The diet of the patient suffering from glaucoma should be based on three basic food groups, namely, seeds, nuts and grains ; vegetables and fruit, with emphasis on raw vitamin C-rich foods, fresh fruits and vegetables. The breakfast may consist of oranges or grapes or any other juicy fruits in season and a handful of raw nuts or seeds. A raw vegetable salad with olive oil and lemon juice dressing, two or three whole wheat chappatis and a glass of buttermilk may be taken for lunch. The dinner may comprise of steamed vegetables, butter and cottage cheese.

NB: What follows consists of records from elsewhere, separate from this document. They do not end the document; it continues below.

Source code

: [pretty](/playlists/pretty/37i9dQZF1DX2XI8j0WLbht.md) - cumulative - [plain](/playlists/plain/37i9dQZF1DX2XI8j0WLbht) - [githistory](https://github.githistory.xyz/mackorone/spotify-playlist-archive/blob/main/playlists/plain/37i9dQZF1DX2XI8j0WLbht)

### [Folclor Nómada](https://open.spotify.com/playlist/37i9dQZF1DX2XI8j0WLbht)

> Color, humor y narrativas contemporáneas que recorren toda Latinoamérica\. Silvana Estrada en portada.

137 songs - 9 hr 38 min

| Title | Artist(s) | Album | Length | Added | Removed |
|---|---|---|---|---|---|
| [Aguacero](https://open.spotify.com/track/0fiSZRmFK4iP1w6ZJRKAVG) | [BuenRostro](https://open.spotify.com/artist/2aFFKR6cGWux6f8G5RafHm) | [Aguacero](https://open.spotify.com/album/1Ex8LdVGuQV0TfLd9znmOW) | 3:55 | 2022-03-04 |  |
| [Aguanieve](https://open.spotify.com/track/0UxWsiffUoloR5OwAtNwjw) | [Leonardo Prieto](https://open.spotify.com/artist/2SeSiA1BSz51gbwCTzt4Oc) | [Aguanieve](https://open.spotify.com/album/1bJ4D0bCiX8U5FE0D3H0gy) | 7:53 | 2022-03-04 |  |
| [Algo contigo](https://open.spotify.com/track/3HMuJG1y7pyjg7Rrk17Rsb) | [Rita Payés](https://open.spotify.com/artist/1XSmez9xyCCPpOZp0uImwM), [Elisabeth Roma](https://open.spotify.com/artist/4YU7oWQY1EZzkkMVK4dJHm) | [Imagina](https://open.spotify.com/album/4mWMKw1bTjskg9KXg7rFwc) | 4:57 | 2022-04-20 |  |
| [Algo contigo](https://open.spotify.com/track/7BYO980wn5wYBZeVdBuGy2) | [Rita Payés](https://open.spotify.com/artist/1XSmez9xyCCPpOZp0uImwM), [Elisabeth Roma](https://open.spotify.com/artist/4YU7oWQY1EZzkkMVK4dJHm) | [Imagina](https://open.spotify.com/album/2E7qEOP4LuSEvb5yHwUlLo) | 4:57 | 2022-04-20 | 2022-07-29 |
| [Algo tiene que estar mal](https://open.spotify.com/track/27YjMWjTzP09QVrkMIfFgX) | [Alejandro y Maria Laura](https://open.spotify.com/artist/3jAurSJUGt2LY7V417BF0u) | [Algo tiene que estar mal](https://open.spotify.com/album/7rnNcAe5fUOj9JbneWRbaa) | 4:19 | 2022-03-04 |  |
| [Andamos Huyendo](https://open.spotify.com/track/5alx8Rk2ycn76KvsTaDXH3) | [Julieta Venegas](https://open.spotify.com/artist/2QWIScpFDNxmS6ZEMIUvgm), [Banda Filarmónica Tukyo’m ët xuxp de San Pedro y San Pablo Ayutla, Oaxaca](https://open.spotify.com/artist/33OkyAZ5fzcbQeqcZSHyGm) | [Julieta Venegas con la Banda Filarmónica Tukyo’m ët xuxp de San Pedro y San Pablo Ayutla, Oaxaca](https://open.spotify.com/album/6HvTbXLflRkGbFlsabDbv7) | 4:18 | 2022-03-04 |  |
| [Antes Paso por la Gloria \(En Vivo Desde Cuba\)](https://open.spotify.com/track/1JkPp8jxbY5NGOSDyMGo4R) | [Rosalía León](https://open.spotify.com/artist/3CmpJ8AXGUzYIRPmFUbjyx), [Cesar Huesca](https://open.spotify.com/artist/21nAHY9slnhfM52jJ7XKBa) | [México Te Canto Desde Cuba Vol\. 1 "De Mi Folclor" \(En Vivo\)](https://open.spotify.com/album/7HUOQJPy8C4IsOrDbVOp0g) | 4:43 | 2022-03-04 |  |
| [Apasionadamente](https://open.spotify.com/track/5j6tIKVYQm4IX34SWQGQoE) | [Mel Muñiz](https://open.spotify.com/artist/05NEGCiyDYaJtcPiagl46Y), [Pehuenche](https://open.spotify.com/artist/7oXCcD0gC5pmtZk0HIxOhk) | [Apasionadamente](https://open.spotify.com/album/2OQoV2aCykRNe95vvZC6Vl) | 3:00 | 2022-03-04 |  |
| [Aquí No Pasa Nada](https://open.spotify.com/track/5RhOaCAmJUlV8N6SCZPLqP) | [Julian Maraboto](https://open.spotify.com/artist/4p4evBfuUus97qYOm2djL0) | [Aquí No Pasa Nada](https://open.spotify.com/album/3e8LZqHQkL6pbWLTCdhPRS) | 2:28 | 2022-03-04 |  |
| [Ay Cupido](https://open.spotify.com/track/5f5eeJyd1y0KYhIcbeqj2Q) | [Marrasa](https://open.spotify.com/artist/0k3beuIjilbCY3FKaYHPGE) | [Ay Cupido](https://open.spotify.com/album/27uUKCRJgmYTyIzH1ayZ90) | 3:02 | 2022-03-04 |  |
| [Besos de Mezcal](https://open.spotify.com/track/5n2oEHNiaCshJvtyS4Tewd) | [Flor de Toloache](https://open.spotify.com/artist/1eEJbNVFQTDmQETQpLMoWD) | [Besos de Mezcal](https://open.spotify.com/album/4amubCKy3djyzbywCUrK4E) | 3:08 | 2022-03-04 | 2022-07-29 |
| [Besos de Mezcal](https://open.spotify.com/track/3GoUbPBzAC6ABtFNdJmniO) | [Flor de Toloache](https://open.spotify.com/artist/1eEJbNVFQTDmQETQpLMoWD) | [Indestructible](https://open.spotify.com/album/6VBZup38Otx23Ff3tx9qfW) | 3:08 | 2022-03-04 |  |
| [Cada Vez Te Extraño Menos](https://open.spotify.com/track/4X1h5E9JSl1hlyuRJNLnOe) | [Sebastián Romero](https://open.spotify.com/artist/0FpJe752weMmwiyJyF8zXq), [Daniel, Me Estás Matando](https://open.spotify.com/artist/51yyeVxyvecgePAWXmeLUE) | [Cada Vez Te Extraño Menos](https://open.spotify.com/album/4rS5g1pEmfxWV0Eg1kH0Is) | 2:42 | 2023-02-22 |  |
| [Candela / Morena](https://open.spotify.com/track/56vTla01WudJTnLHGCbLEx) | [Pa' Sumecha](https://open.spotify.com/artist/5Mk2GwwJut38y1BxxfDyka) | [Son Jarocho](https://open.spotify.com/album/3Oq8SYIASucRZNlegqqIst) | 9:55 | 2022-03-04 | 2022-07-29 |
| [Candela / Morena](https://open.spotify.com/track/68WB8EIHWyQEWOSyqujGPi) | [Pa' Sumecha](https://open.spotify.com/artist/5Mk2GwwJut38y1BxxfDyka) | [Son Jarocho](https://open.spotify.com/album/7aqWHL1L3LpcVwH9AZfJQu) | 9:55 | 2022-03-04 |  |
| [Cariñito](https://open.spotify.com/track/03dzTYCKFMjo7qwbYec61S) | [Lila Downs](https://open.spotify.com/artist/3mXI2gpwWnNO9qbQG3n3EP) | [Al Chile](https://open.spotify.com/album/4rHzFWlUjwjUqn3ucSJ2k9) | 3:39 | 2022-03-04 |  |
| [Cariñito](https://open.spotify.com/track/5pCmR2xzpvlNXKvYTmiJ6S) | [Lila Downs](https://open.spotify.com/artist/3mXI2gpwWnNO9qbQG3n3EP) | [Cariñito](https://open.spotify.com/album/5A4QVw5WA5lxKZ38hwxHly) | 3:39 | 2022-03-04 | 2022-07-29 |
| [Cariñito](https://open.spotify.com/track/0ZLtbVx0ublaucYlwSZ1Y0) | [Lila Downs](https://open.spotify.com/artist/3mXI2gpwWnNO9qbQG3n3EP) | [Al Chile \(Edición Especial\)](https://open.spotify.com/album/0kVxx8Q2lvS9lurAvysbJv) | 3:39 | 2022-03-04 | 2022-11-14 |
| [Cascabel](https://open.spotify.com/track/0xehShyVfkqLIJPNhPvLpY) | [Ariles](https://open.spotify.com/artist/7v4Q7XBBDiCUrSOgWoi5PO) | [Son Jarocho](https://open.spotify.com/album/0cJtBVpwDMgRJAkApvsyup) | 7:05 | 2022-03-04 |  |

Certain nutrients have been found helpful in the treatment of glaucoma. It has been found that the glaucoma patients are usually deficient in vitamins A, B,C, protein ,calcium and other minerals. Nutrients such as calcium and B complex have proved beneficial in relieving the intraocular condition. Many practitioners believe that intraocular pressure in glaucoma can be lowered by vitamin C therapy. An average person weighing 150 pounds be given 7000 mg. of ascorbic acid, five daily, acquired acceptable intraocular pressure within 45 days. Symptoms such as mild stomach discomfort and diarrhoea from the large doses of vitamin C were temporary and soon disappeared. It has also been suggested that some calcium should always be taken with each dose of ascorbic acid to minimise any side effects of the large dose.
The patient should undertake various methods of relaxing and strengthening the eyes. He should avoid emotional stress and cultivate a tranquil, restful life style. He should also avoid prolonged straining of the eyes such as occurs during excessive T.V. or movie watching and excessive reading. The use of sun glasses should be avoided.